Dataset entries:
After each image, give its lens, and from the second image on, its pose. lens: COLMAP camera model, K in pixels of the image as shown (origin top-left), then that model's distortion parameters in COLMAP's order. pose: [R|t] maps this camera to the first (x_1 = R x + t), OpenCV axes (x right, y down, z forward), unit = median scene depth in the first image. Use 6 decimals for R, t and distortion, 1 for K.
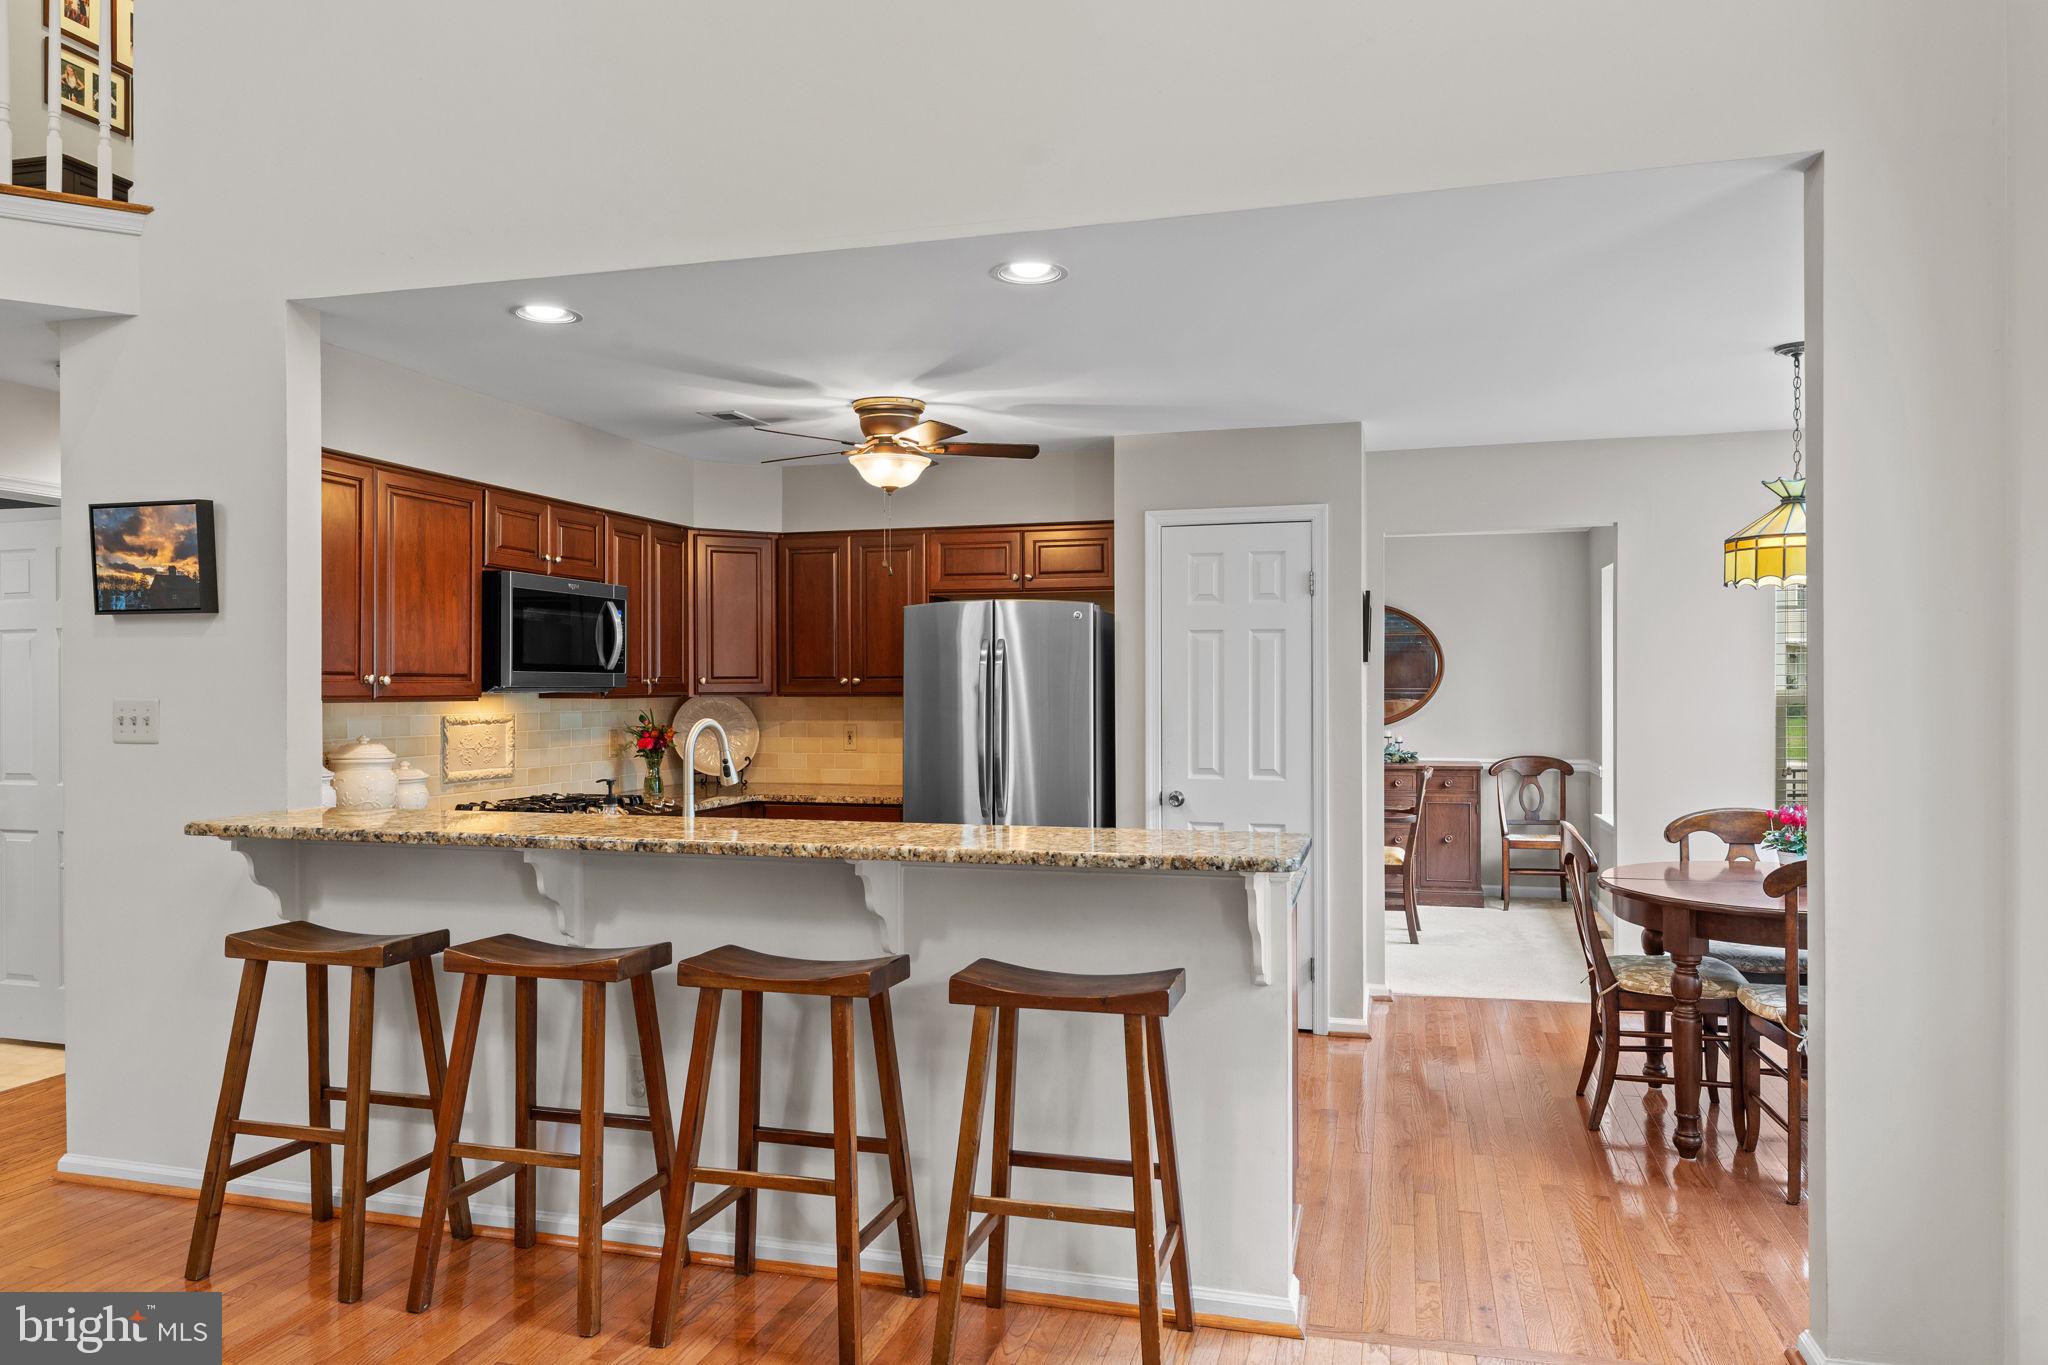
lens RADIAL K [[1385.8, 0, 1029.5], [0, 1385.8, 679.9], [0, 0, 1]] dist [0.042839, 0.001030]
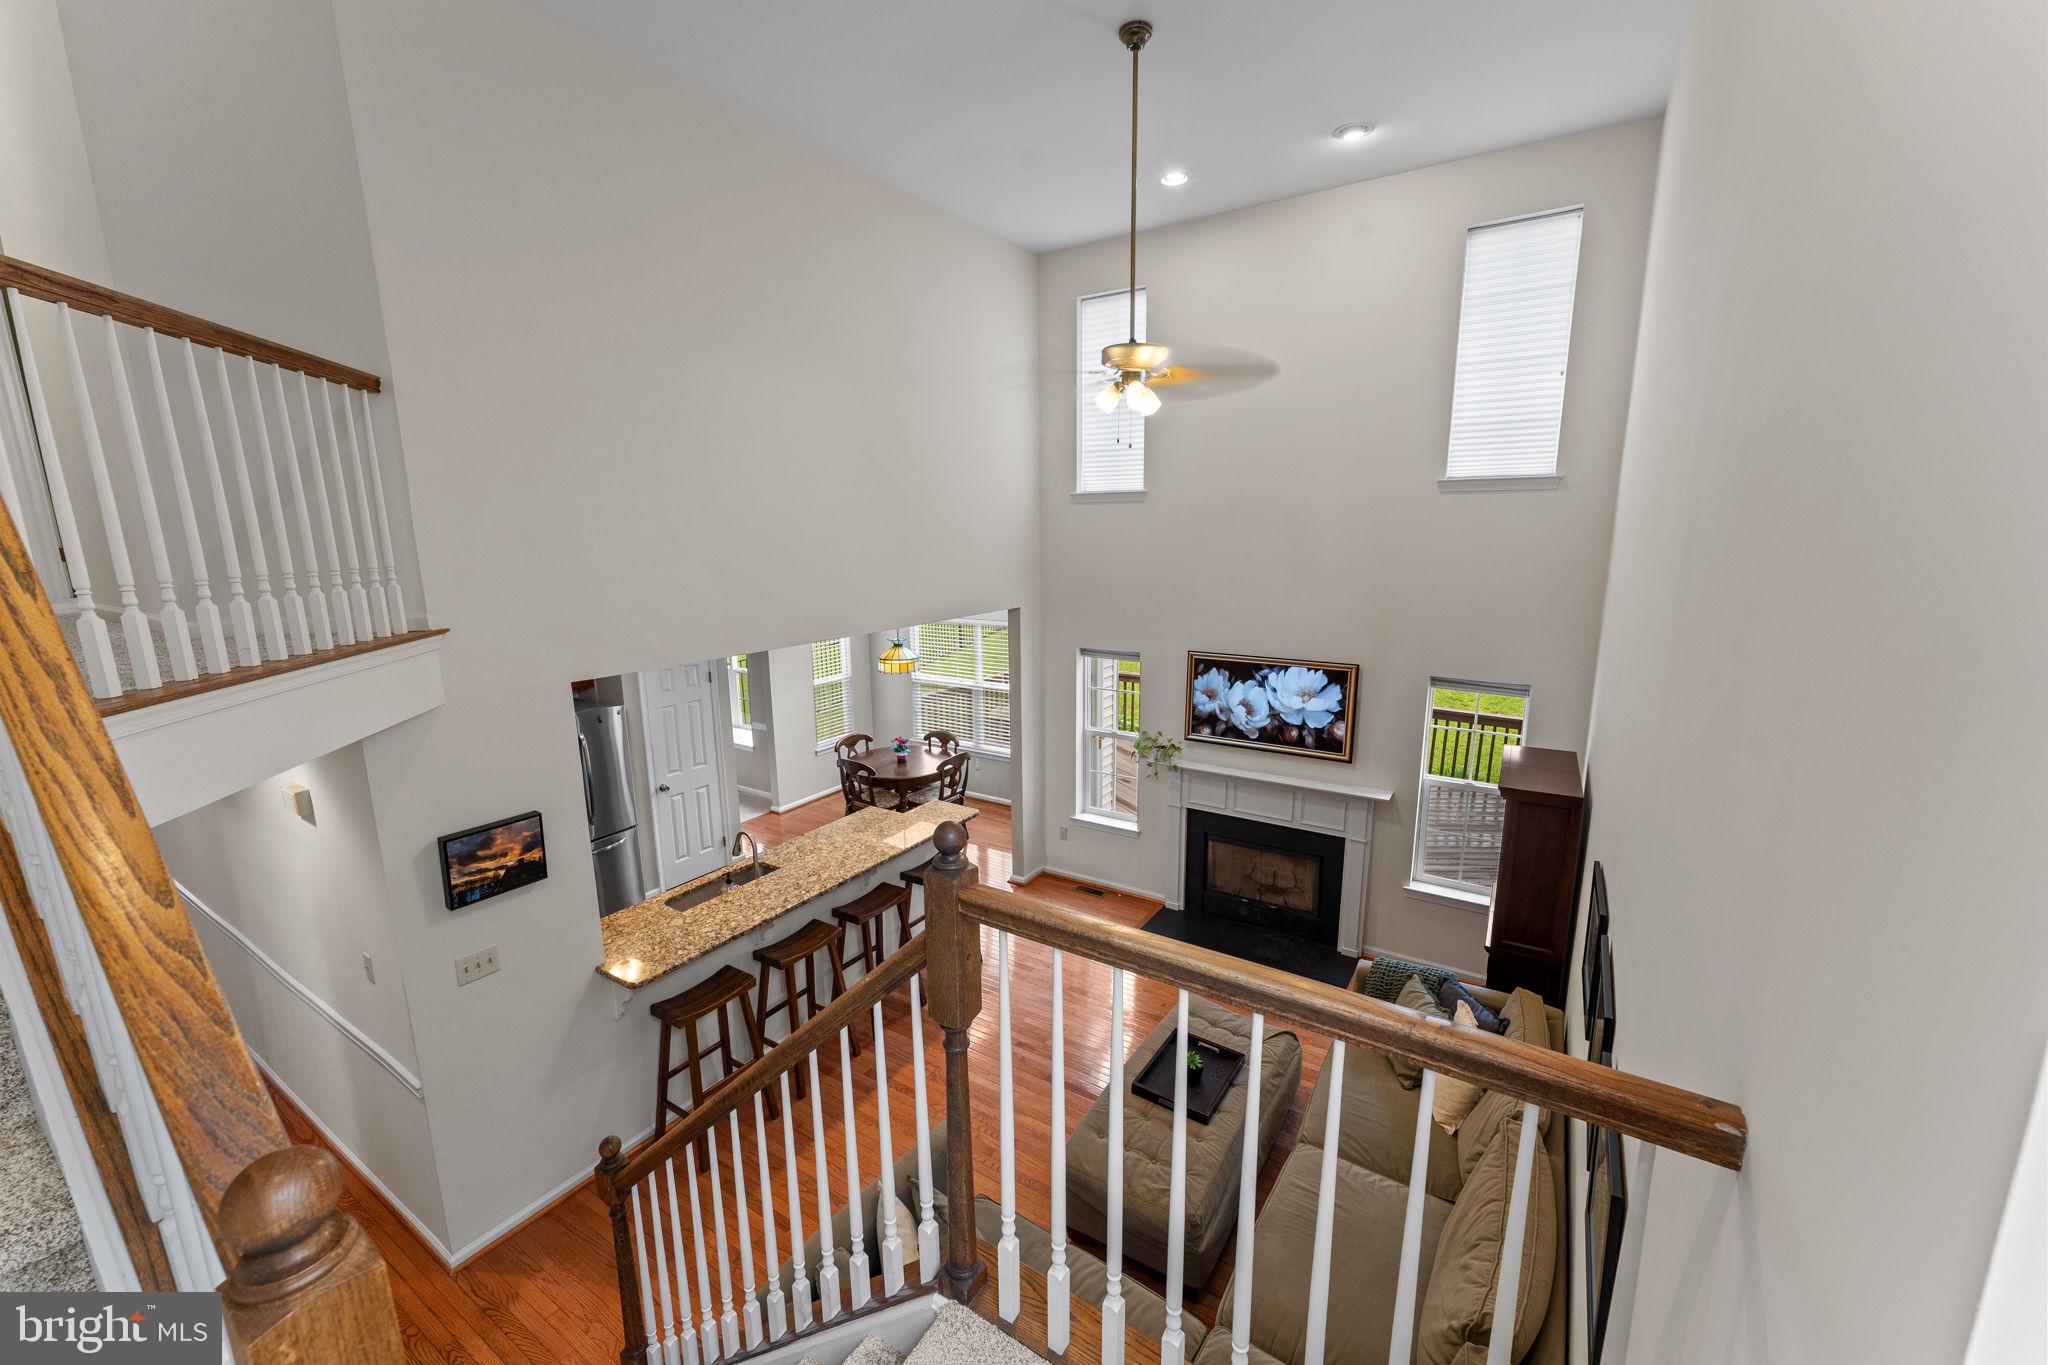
lens RADIAL K [[813.1, 0, 1019.2], [0, 813.1, 679.1], [0, 0, 1]] dist [-0.001284, -0.000310]
pose [[0.300205, -0.182902, 0.936175, -1.152890], [0.011118, 0.982049, 0.188299, -0.406465], [-0.953810, -0.046120, 0.296849, 0.190828]]
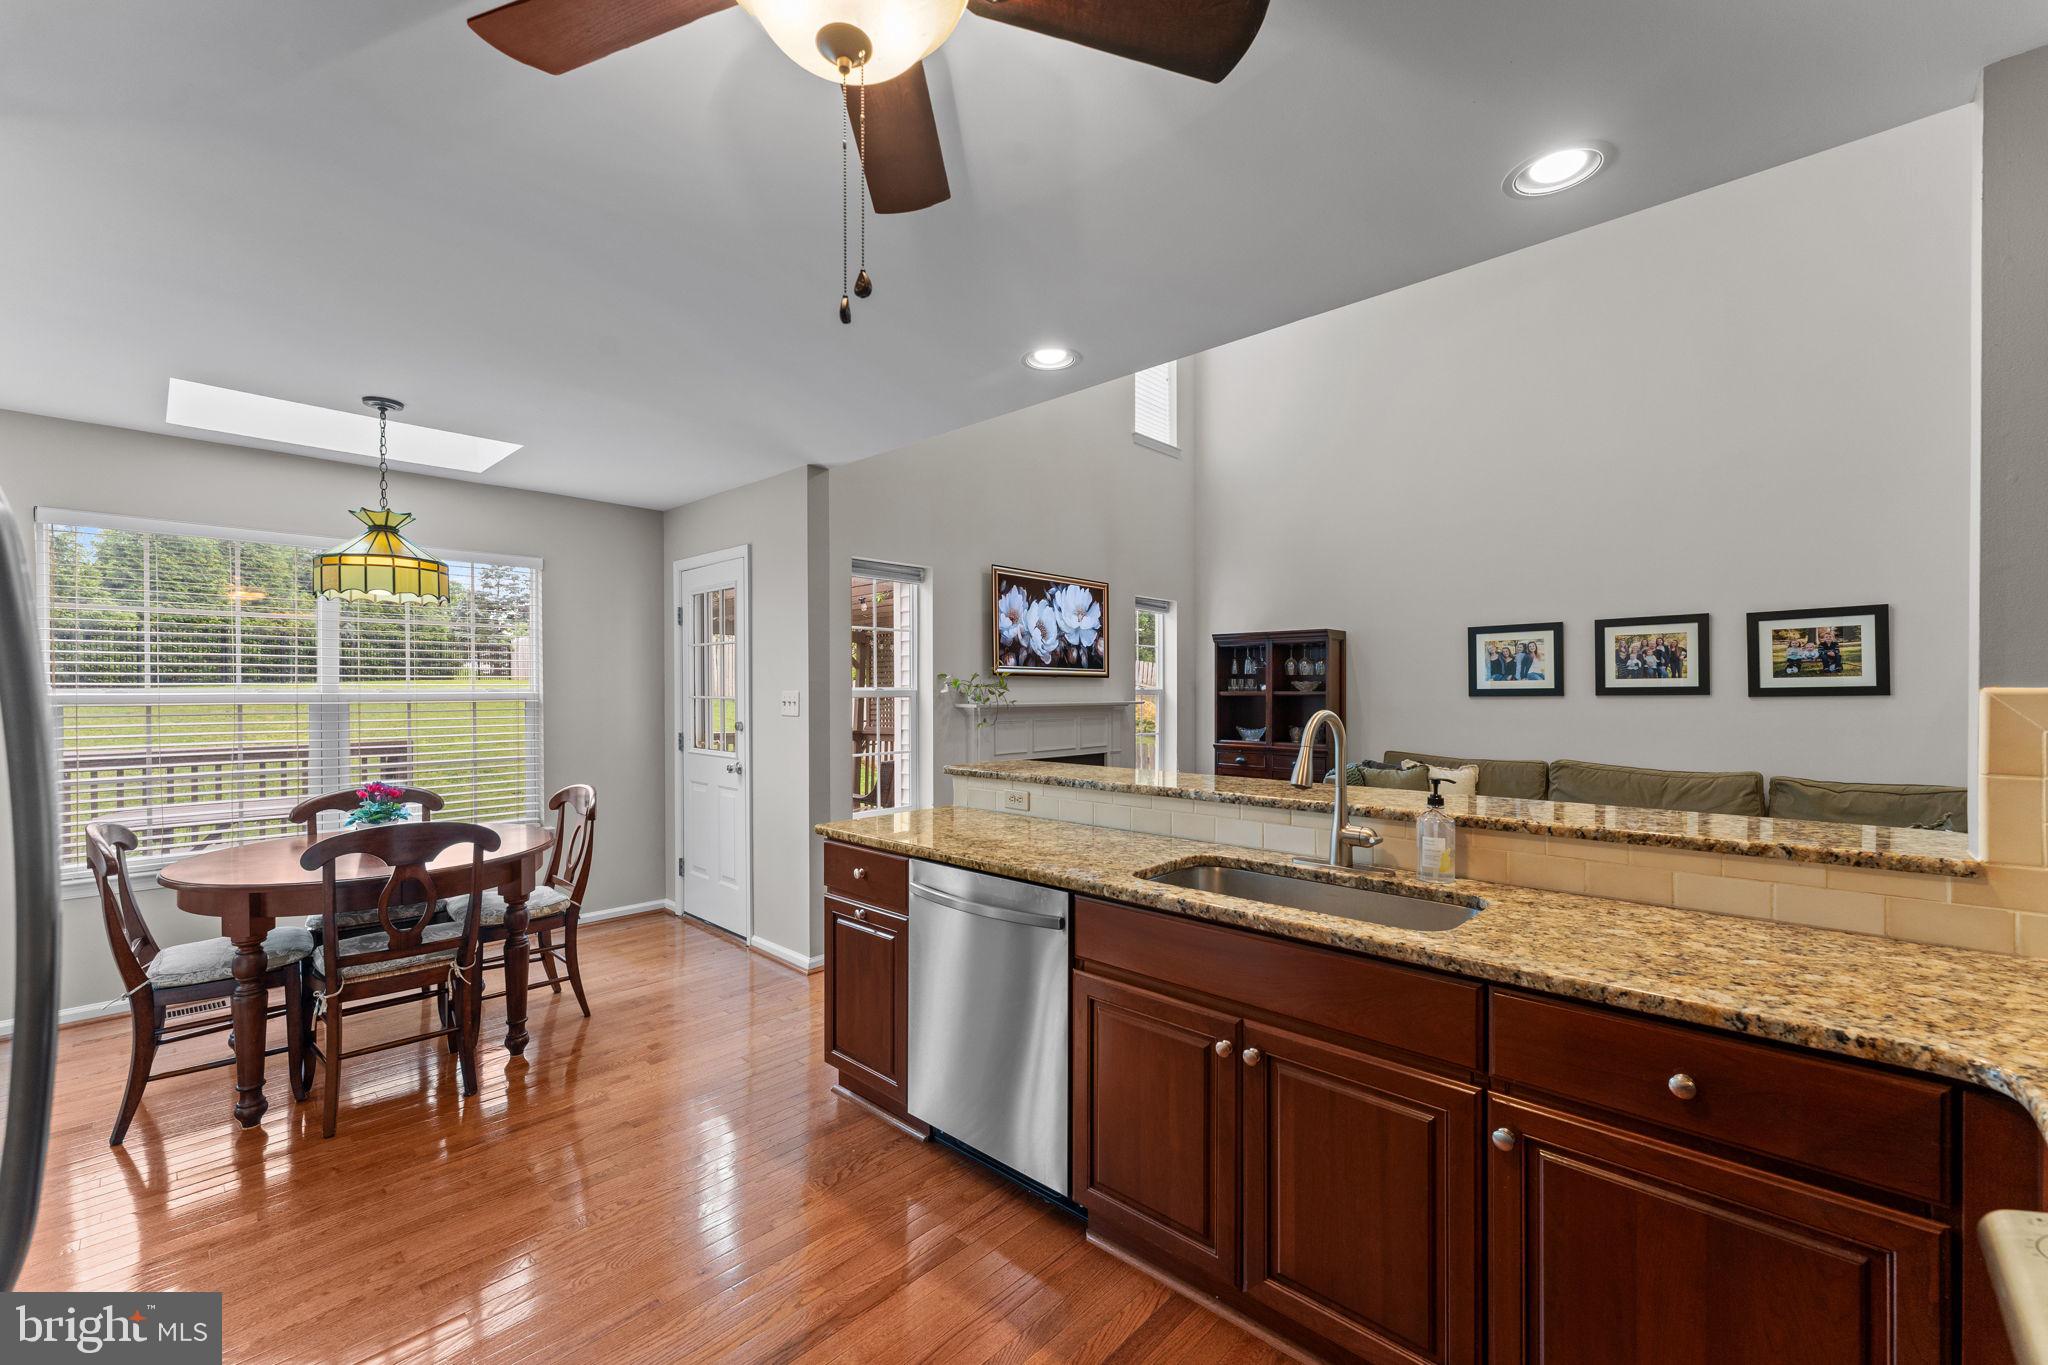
lens RADIAL K [[813.1, 0, 1017.3], [0, 813.1, 692.3], [0, 0, 1]] dist [-0.001284, -0.000310]
pose [[-0.891251, -0.005052, 0.453482, -0.244301], [-0.002763, 0.999980, 0.005711, 0.013571], [-0.453501, 0.003837, -0.891247, 1.419008]]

*ACTION ITEM*. Print all of the data above word for word, leaving out the pictures.

*OUTPUT FOR THIS TASK*.
After each image, give its lens, and from the second image on, its pose. lens: COLMAP camera model, K in pixels of the image as shown (origin top-left), then that model's distortion parameters in COLMAP's order. pose: [R|t] maps this camera to the first (x_1 = R x + t), OpenCV axes (x right, y down, z forward), unit = median scene depth in the first image. Use 6 decimals for R, t and distortion, 1 for K.
lens RADIAL K [[1385.8, 0, 1029.5], [0, 1385.8, 679.9], [0, 0, 1]] dist [0.042839, 0.001030]
lens RADIAL K [[813.1, 0, 1019.2], [0, 813.1, 679.1], [0, 0, 1]] dist [-0.001284, -0.000310]
pose [[0.300205, -0.182902, 0.936175, -1.152890], [0.011118, 0.982049, 0.188299, -0.406465], [-0.953810, -0.046120, 0.296849, 0.190828]]
lens RADIAL K [[813.1, 0, 1017.3], [0, 813.1, 692.3], [0, 0, 1]] dist [-0.001284, -0.000310]
pose [[-0.891251, -0.005052, 0.453482, -0.244301], [-0.002763, 0.999980, 0.005711, 0.013571], [-0.453501, 0.003837, -0.891247, 1.419008]]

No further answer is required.